Des dessins animés calés sur les tendances youtube
Le gros problème de la plateforme, c’est l’algorithme youtube qu’elle contient. James Bridle, essayiste anglais, dénonce le fait que les tendances youtube incitent les créateurs à élaborer des vidéos parfois complètement inadaptées au jeune public, ou dénuées de sens. Pour attirer le plus de public et faire le plus de vues possibles, les chaines de vidéos essaient de rassembler le plus de mots clés. Celles-ci doivent donc répondre aux tendances youtube. Cela donne naissance à des vidéos du genre « Surprise Play Doh Eggs Peppa Pig Stamper Cars Pocoyo Minecraft Smurfs Kinder Play Doh Sparkle Brilho » explique le spécialiste anglais. Des vidéos grotesques et absurdes s’invitent donc sur la plateforme, avec par exemple, différents héros qui n’ont rien à faire dans le même épisode, ou encore des faux épisodes de séries populaires de dessins animés, qui peuvent se révéler traumatisant pour les enfants. Voici un épisode arpenté de screamers et de scénarios incongrus réunissant Spider man et la reine des neiges : https://www.youtube.com/watch?time_continue=797&v=uXjJdv5fj5k Youtube « recommande aux parents qui veulent une navigation plus restreinte de désactiver l’option de recherche dans l’appli » afin d’éviter que les enfants tombent sur du contenu inapproprié.

Peppa Pig, l’enfant terrible de Youtube Kids

Extrait d’un épisode non officiel de Peppa Pig. CP: l’Obs.

Ce dessin animé est un des plus populaires sur la plateforme. Le problème, c’est que de faux épisodes de Peppa Pig, la célèbre cochonne, sont disponibles sur l’application et sont de beaucoup moins bonne qualité que les originaux. Ils sont
aussi beaucoup plus trash et terrifiants pour les enfants. Ces répliques sont pourtant faites avec les mêmes décors et les mêmes personnages. Seulement le scénario est totalement différent, avec des péripéties toujours plus osées. La journaliste Laura June s’en est rendue compte un jour, alors qu’elle laissait sa fille regarder tranquillement sa sérié préférée. « J’entendais des bruitages inquiétants, des cris, ça ne sonnait pas comme la véritable peppa pig » raconte-t-elle. L’exemple le plus probant pour la journaliste est l’épisode erroné où le dentiste de Peppa lui plante une grosse seringue avec un rire sadique, couvrant les pleurs et les cris de la cochonne. Ces supercheries sont publiées par de faux comptes youtube, qui se font passer pour l’officiel. Le danger, c’est le cercle vicieux des recommandations youtube. Une fois que vous avez cliqué sur une mauvaise vidéo, vous allez être dirigé seulement sur de mauvaises vidéos.

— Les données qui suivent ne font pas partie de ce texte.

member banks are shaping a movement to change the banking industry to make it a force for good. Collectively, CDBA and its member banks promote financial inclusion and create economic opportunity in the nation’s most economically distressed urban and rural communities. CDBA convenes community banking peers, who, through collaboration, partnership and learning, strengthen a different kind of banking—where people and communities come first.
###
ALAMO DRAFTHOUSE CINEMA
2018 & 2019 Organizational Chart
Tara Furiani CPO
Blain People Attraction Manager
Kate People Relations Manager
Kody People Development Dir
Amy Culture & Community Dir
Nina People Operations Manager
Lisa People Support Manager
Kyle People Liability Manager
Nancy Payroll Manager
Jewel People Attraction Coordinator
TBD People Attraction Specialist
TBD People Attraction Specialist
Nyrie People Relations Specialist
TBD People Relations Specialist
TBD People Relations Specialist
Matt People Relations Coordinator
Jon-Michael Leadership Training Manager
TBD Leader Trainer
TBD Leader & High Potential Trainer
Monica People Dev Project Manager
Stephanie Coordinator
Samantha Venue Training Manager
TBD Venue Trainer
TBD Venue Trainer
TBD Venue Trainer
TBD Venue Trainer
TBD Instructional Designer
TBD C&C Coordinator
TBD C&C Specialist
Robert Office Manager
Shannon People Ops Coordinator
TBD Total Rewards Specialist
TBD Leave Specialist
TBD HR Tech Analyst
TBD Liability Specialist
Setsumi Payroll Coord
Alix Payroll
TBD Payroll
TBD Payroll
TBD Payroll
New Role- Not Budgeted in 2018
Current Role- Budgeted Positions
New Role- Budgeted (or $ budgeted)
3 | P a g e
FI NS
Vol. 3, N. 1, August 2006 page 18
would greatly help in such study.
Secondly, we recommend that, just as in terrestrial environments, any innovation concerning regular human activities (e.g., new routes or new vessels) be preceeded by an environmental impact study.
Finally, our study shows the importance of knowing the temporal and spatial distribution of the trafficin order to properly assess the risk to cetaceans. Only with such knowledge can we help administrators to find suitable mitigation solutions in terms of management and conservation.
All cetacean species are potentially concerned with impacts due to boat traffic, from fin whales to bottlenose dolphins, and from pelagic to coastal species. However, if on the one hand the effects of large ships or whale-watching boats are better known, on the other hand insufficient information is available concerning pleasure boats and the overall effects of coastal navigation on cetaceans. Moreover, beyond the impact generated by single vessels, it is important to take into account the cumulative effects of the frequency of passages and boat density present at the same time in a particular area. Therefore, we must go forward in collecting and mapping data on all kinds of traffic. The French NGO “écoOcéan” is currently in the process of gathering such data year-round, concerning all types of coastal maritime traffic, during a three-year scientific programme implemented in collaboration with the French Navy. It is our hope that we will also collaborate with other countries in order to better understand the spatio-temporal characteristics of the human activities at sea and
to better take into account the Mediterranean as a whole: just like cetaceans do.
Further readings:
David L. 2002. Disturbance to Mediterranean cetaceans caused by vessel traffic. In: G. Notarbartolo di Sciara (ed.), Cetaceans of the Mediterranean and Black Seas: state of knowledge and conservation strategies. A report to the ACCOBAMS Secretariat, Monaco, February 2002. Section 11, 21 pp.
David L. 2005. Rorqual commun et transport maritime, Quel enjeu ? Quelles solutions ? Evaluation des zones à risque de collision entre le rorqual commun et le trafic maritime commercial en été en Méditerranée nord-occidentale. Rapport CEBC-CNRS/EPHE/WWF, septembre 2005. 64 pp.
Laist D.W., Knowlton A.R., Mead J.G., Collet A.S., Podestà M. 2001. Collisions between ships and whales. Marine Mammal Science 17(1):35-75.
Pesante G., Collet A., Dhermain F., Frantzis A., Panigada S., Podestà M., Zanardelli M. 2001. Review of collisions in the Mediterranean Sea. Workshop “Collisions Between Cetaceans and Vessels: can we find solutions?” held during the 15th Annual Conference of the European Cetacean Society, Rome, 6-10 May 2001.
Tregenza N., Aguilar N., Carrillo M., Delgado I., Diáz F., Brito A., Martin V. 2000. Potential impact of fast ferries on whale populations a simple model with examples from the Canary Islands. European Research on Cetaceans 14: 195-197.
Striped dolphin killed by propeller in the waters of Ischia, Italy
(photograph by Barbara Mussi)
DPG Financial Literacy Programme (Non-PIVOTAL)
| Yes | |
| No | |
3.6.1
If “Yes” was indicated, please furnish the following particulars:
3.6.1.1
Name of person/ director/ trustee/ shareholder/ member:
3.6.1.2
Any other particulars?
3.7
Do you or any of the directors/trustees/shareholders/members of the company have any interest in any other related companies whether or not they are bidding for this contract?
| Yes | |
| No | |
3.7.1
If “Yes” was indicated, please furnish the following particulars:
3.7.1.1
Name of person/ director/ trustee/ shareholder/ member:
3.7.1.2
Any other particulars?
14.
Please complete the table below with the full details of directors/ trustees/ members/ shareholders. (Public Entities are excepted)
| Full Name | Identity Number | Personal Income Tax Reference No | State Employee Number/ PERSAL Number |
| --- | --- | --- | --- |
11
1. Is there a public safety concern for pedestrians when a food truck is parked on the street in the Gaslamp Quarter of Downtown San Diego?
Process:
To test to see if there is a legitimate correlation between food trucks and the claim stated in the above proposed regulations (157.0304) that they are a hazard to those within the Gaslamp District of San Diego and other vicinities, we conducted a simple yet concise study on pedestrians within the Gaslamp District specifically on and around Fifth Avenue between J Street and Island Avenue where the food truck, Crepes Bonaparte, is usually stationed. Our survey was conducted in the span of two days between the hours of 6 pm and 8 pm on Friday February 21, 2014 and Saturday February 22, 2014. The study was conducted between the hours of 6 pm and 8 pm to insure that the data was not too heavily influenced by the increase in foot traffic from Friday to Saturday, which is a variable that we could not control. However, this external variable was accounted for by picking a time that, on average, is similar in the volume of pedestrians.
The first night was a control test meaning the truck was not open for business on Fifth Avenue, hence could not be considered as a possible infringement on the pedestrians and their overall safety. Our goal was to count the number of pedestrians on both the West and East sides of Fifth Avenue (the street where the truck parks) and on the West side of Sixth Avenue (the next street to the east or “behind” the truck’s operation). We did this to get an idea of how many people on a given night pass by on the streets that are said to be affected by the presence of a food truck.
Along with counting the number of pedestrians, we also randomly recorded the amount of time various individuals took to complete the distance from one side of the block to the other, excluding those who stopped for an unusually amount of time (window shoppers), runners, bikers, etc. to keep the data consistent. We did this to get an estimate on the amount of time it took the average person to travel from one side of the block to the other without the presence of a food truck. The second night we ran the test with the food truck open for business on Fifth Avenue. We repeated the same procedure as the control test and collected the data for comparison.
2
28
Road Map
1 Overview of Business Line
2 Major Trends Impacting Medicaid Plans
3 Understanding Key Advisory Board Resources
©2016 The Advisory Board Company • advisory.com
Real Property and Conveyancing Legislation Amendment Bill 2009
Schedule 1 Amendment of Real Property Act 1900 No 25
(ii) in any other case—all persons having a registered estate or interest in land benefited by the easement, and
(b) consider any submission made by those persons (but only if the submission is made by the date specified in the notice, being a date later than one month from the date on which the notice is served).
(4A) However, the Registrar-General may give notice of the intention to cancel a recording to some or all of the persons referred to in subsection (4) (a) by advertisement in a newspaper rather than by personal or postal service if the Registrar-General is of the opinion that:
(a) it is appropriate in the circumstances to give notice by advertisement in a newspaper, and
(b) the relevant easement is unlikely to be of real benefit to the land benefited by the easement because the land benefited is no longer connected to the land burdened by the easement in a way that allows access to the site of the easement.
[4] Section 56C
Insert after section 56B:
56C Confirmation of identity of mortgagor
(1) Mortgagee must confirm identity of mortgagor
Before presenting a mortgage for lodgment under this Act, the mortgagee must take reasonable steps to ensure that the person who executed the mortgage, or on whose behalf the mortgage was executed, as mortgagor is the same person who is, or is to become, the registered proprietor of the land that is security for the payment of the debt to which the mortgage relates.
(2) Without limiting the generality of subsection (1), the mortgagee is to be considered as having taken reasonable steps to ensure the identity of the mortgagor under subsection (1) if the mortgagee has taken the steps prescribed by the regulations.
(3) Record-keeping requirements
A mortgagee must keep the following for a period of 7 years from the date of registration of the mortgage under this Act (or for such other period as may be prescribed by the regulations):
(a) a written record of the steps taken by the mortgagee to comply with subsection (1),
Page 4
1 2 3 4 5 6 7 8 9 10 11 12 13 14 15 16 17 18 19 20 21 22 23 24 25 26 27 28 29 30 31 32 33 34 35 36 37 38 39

L’influence de l’application sur les enfants
Des études prouvent que des dessins animés comme le précédent influencent le caractère des enfants en bas âge. S’ils sont trop exposés aux écrans, ils finissent par reproduire les mêmes faits et gestes que leurs supers héros, pas forcément bénéfiques pour les parents. Ceux-ci se plaignent que Peppa Pig apprend à leurs enfants à rejeter la nourriture qu’ils n’aiment pas par un « beurk », à se traîner dans la boue comme le fait l’héroïne. Le comportement « méchant » de la mammifère énerve les parents. Le psychologue Aric Sigman explique que « les enfants adoptent sans le vouloir le comportement de leurs supers héros ». Aussi, les publicités présentes au début des épisodes bourrent le crâne des jeunes fans. « A cause de youtube kids, les enfants sont conditionnés à la pub dès leur plus jeune âge », se plaint Justine Atlan, directrice de l’association e-enfants. Mais elles peuvent aussi être trop axées sur la mal nutrition. Des associations telles que CCFC (Campaign for a Commercial-Free Childhood) et CDD (Center for Digital Democracy) ont affirmé avoir vu une abondance de publicités pour des enseignes comme Coca Cola ou encore Burger King sur l’application, ce qui met en avant la consommation de « junk food » chez les enfants.